Welt-Alzheimer-Tag Wenn das Vergessen kommt
21.09.2006, 12:02 UhrSie wurde vor 100 Jahren entdeckt -und ist noch immer unheilbar: die Hirnkrankheit Alzheimer. Schon macht angesichts einer alternden Gesellschaft die Rede von der "Volkskrankheit der Zukunft" die Runde. Gegenwärtig gibt es mindestens eine Million Demenzkranke in Deutschland, zwei Drittel davon haben die 1906 von dem Nervenarzt Alois Alzheimer erstmals beschriebene Krankheit. Zum Welt-Alzheimer-Tag am 21. September wollen Betroffene und Verbände weltweit dafür werben, Vorbeugung und Therapie von Alzheimer und anderen Demenzerkrankungen voranzutreiben.
"Gelingt kein Durchbruch in der Prävention und Therapie von Demenzen, wird die Zahl der Krankheitsfälle in Deutschland auf Grund der veränderten Altersstrukturen Jahr für Jahr um mehr als 25000 ansteigen und sich bis zum Jahr 2040 verdoppeln", warnt die Deutsche Alzheimer Gesellschaft. Fakt trotz aller Forschungsanstrengungen ist: Alzheimer ist nicht heilbar, mit Medikamenten lassen sich lediglich die Symptome lindern.

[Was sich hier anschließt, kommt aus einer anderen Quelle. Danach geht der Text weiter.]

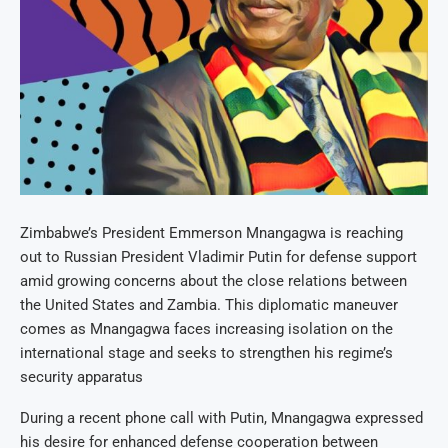
Zimbabwe’s President Emmerson Mnangagwa is reaching
out to Russian President Vladimir Putin for defense support
amid growing concerns about the close relations between
the United States and Zambia. This diplomatic maneuver
comes as Mnangagwa faces increasing isolation on the
international stage and seeks to strengthen his regime’s
security apparatus
During a recent phone call with Putin, Mnangagwa expressed
his desire for enhanced defense cooperation between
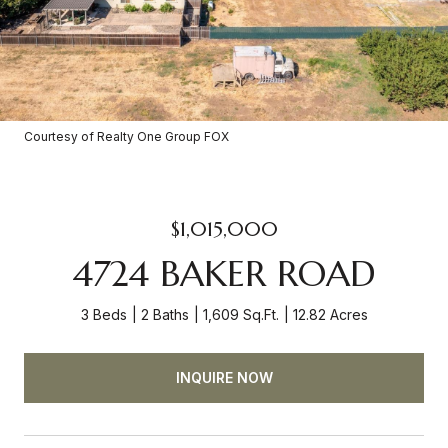
Courtesy of Realty One Group FOX
$1,015,000
4724 BAKER ROAD
3 Beds
2 Baths
1,609 Sq.Ft.
12.82 Acres
INQUIRE NOW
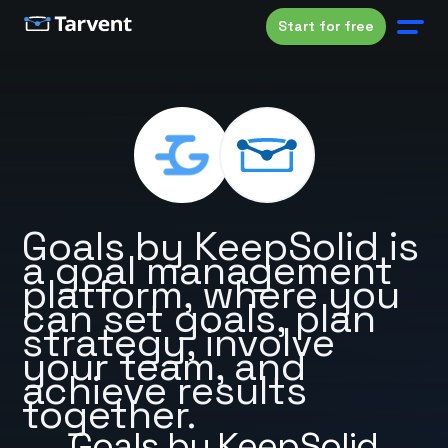
Start for free
Goals by KeepSolid is
a goal management
platform, where you
can set goals, plan
strategy, involve
your team, and
achieve results
together.
Goals by KeepSolid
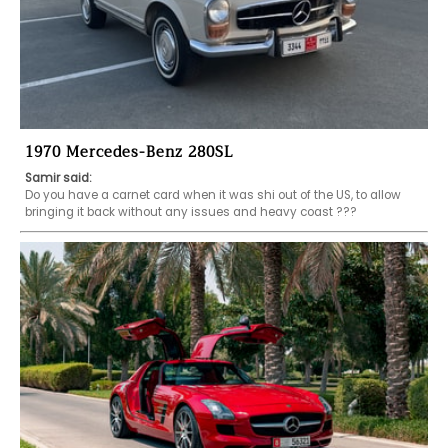
1970 Mercedes-Benz 280SL
Samir said:
Do you have a carnet card when it was shi out of the US, to allow 
bringing it back without any issues and heavy coast ???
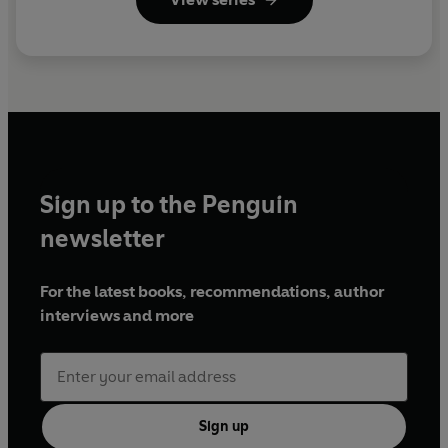
Sign up to the Penguin
newsletter
For the latest books, recommendations, author
interviews and more
Sign up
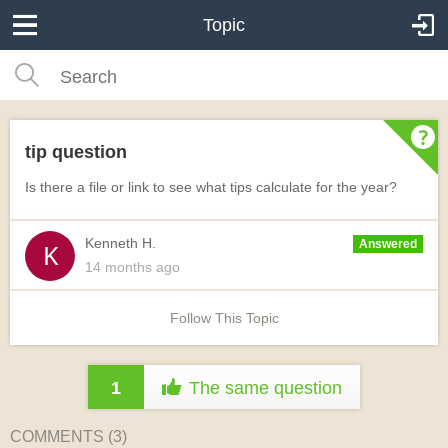
Topic
tip question
Is there a file or link to see what tips calculate for the year?
Kenneth H.
Answered
14 months
ago
Follow This Topic
1
The same question
COMMENTS (
3
)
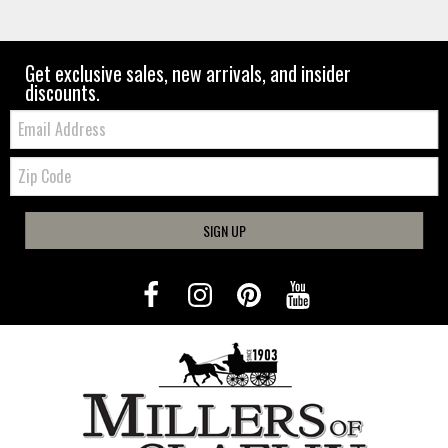
Get exclusive sales, new arrivals, and insider
discounts.
Email:
Zip
Code
SIGN UP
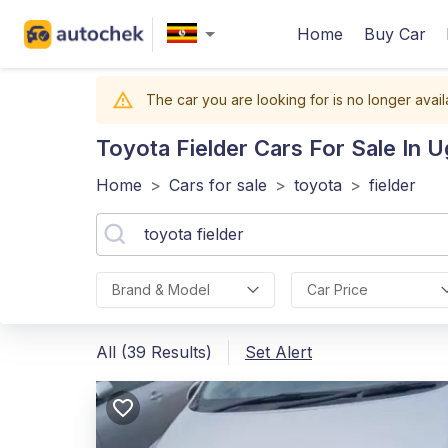
Home
Buy Car
The car you are looking for is no longer avail
Toyota Fielder
Cars For Sale In 
Home
>
Cars for sale
>
toyota
>
fielder
Brand & Model
Car Price
All (39 Results)
Set Alert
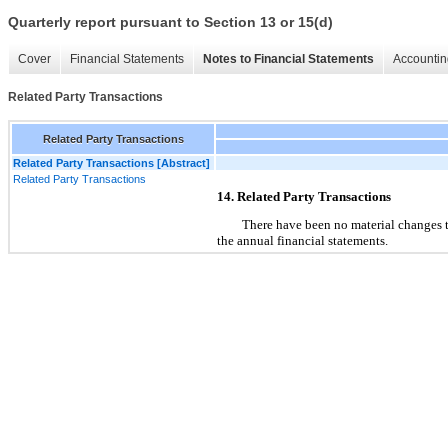
Quarterly report pursuant to Section 13 or 15(d)
Cover
Financial Statements
Notes to Financial Statements
Accountin
Related Party Transactions
Related Party Transactions
Related Party Transactions [Abstract]
Related Party Transactions
14. Related Party Transactions
There have been no material changes to 
the annual financial statements.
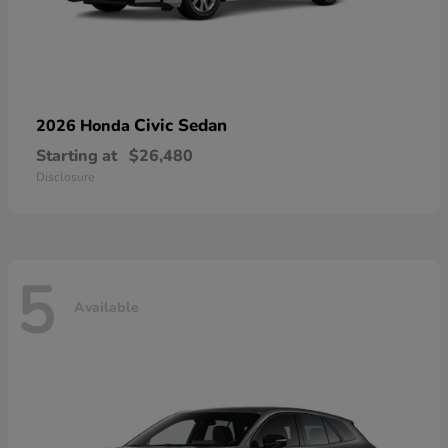
Civic Sedan
2026 Honda
Starting at
$26,480
Disclosure
5
Available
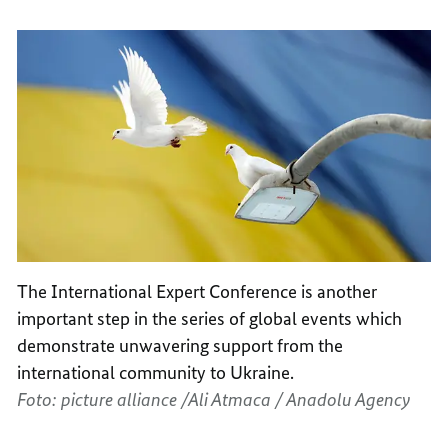
The International Expert Conference is another
important step in the series of global events which
demonstrate unwavering support from the
international community to Ukraine.
Foto: picture alliance /Ali Atmaca / Anadolu Agency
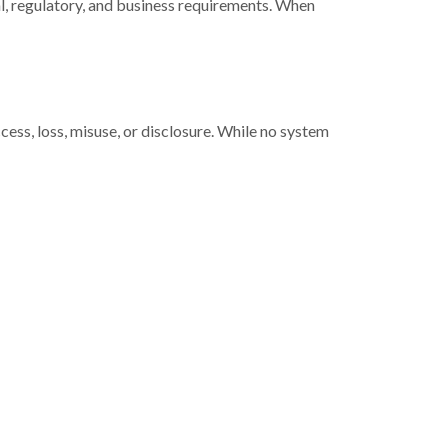
gal, regulatory, and business requirements. When
ss, loss, misuse, or disclosure. While no system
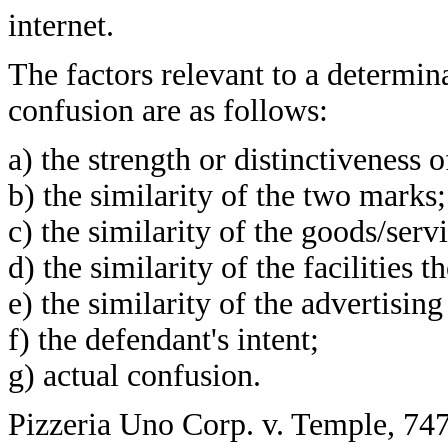
internet.
The factors relevant to a determina
confusion are as follows:
a) the strength or distinctiveness 
b) the similarity of the two marks;
c) the similarity of the goods/serv
d) the similarity of the facilities t
e) the similarity of the advertisin
f) the defendant's intent;
g) actual confusion.
Pizzeria Uno Corp. v. Temple, 747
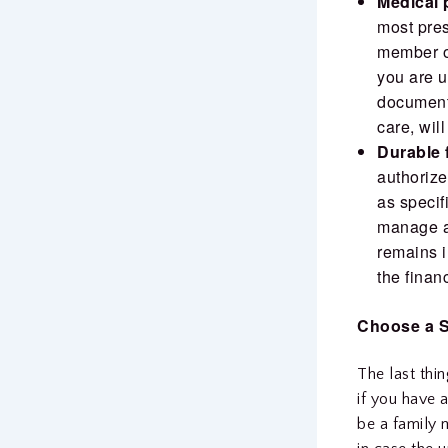
Medical 
most pres
member or
you are 
document
care, wil
Durable 
authoriz
as specif
manage al
remains i
the finan
Choose a S
The last thi
if you have a
be a family 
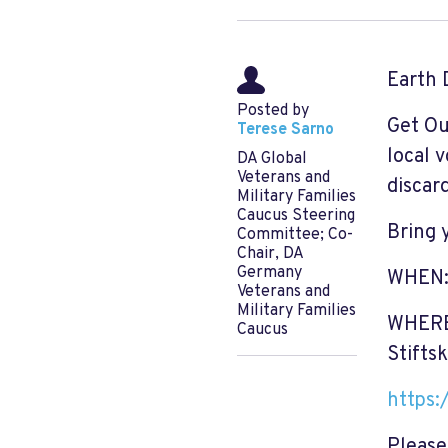
Earth 
Posted by
Get Ou
Terese Sarno
local 
DA Global
Veterans and
discar
Military Families
Caucus Steering
Bring 
Committee; Co-
Chair, DA
Germany
WHEN: 
Veterans and
Military Families
WHERE:
Caucus
Stifts
https:
Please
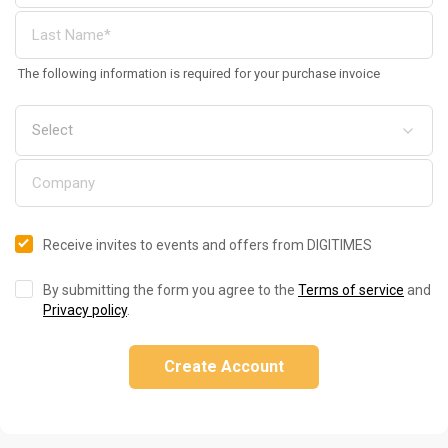
The following information is required for your purchase invoice
Receive invites to events and offers from DIGITIMES
By submitting the form you agree to the
Terms of service
and
Privacy policy
.
Create Account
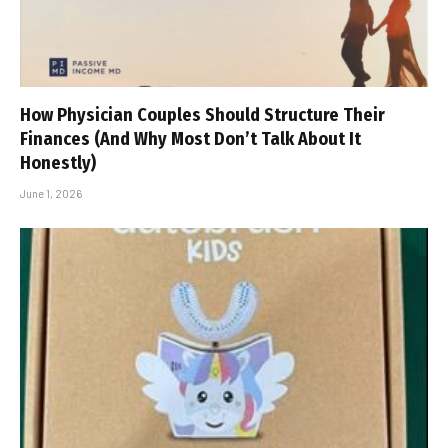
How Physician Couples Should Structure Their
Finances (And Why Most Don’t Talk About It
Honestly)
June 1, 2026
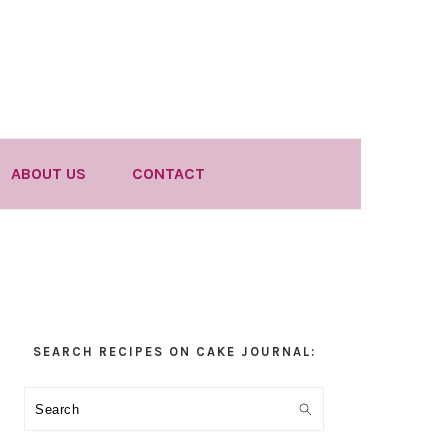
ABOUT US
CONTACT
Primary
SEARCH RECIPES ON CAKE JOURNAL:
Sidebar
Search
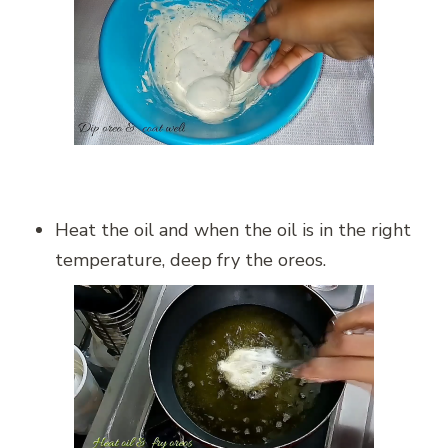
Heat the oil and when the oil is in the right
temperature, deep fry the oreos.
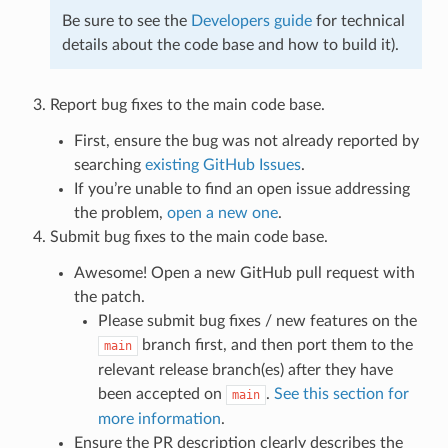
Be sure to see the
Developers guide
for technical
details about the code base and how to build it).
Report bug fixes to the main code base.
First, ensure the bug was not already reported by
searching
existing GitHub Issues
.
If you’re unable to find an open issue addressing
the problem,
open a new one
.
Submit bug fixes to the main code base.
Awesome! Open a new GitHub pull request with
the patch.
Please submit bug fixes / new features on the
branch first, and then port them to the
main
relevant release branch(es) after they have
been accepted on
.
See this section for
main
more information
.
Ensure the PR description clearly describes the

Zwar machen Tierversuche inzwischen Hoffnung, dass Alzheimer künftig schon im Frühstadium erkannt und bekämpft werden kann. So ist es etwa US-Wissenschaftlern gelungen, Alzheimer-Mäusen das Gedächtnis zurückzugeben, indem sie die Funktion bestimmter Enzyme verstärkten. Doch der Berliner Molekulargenetiker Prof. Erich Wanker, der selbst auf dem Gebiet forscht, dämpft die Erwartungen: "Der Schritt von der Maus zum Menschen ist oft noch sehr groß."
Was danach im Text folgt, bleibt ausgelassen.